Aquele menino sobreviveu e no dia seguinte fui vê-lo. Um cirurgião plástico muito jovem, um dos poucos cirurgiões plásticos restantes em Gaza, porque os outros foram mortos ou tiveram que fugir, emoveu parte de seu peito e criou um enxerto para cobrir aqueles órgãos vitais do pescoço.
O menino estava deitado em sua cama resmungando, porque era tão difícil falar. E ele continuou repetindo. Eu cheguei muito perto dele e ele disse: ‘Eu gostaria de ter morrido também’. E eu disse: ‘O que é isso’? E ele disse: ‘Acho que minha família inteira foi para o céu’.
Suas palavras exatas foram algo esclarecedoras: ‘Todo mundo que eu amo está no céu agora. Eu não quero mais estar aqui’.
Essa é uma das tantas histórias sobre o que acontece por aqui e é uma que estou contando a vocês.
Sinto muito… mas acho que as pessoas precisam ouvir isso. Estou lhes contando a história de uma criança.
Um dos meus colegas profissionais de saúde. Um jovem enfermeiro. Um dos enfermeiros mais dedicados que já conheci. Estava tentando evacuar um paciente quando o Hospital al-Shifa foi bombardeado. Ele carregou aquele paciente.
Ele acabou sendo chamado pelas forças israelenses.
Não pelo nome, mas pelo uniforme: ‘Você, a pessoa de uniforme, venha aqui’.
Ele foi posteriormente detido por 53 dias.
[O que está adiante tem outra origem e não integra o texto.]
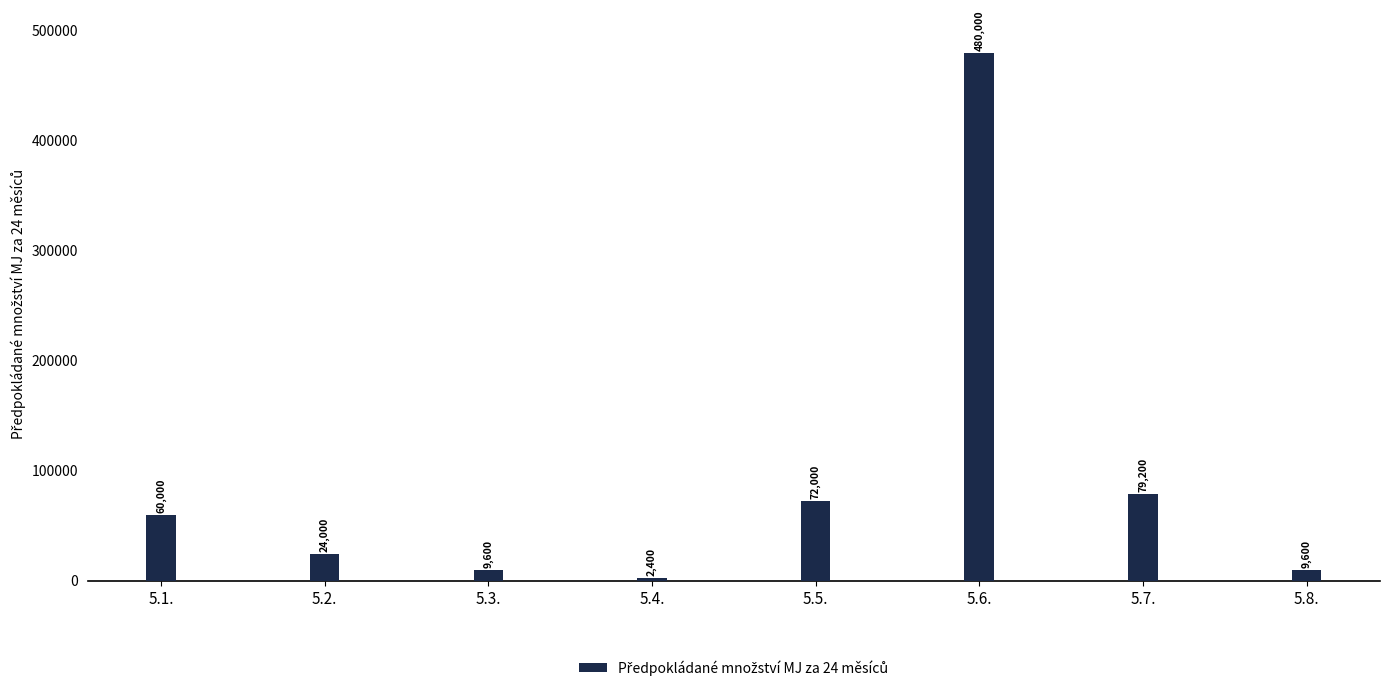

True or false: the data shows 2400 at 5.4..

True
Ele relatou tortura física, sexual e psicológica na prisão. Finalmente libertado porque, alegaram, ele não tinha nenhum crime.
Depois, com ele já solto, trabalhou constantemente por ser tão dedicado, apesar de que sofria de insônia severa, causada pelo trauma de sua detenção.
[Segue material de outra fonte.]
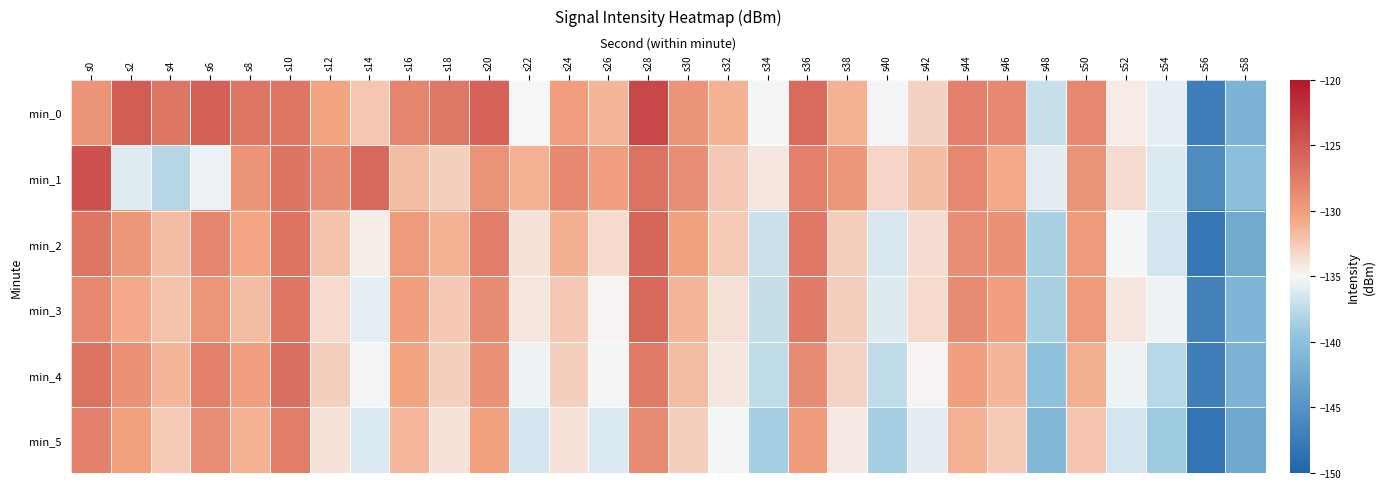

Which series has the widest spread of values?

min_0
Ele estava sempre na sala de ressuscitação. No departamento de emergência, limpando areias dos olhos das pessoas retiradas dos escombros. Tentando confortá-los.
Um dia… Durante a noite, ele adormeceu segurando o corpo de uma criança morta, ainda com o tubo de respiração, depois deles não conseguirem ressuscitar o bebê.
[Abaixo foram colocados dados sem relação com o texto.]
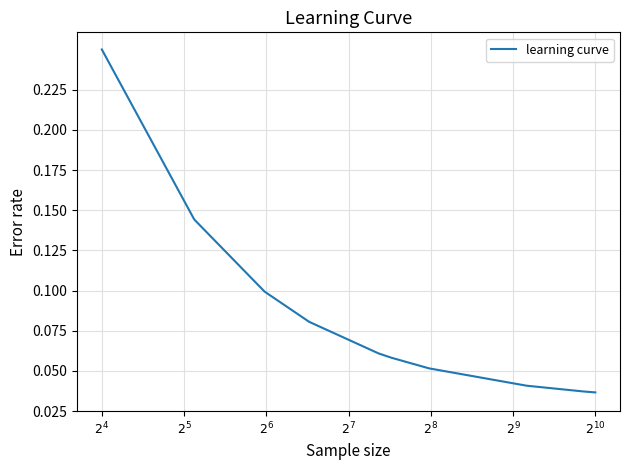

How many lines are shown in the chart?

1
Outro dia, eu pedi para ele ir para casa porque ele não dormia há tantas horas. Então ele saiu do hospital e algumas horas depois eu o vejo no departamento de emergência, tentando ressuscitar um homem cujos braços e pernas, desculpem, cujas pernas e um braço foram arrancados.
Eu perguntei o que ele estava fazendo no hospital. ‘Eu pensei que você tinha ido para casa descansar’. E ele disse: ‘Este é o marido da minha irmã’.
‘Eles me acordaram para me dizer que o local de distribuição de ajuda havia sido bombardeado e o marido da minha irmã tinha ido lá. Então fui procurá-lo e o encontrei gravemente ferido’.
Então eu ajudei a ressuscitar esse paciente. Sua casa foi destruída. Ele é um jovem, ele está noivo. Ele está tentando se casar. Tinha uma vida inteira pela frente.
Esta última história, é de um profissional de saúde muito dedicado.
Estou dando duas histórias. De uma criança e de um profissional de saúde.
Mas essas são representativas de, literalmente, quase todo mundo que conheço em Gaza. Eu não conheço um único profissional de saúde que não tenha perdido vários membros de sua família.
“Isso aqui é o pior do que pessoas são capazes de perpetrar”, sintetiza a médica.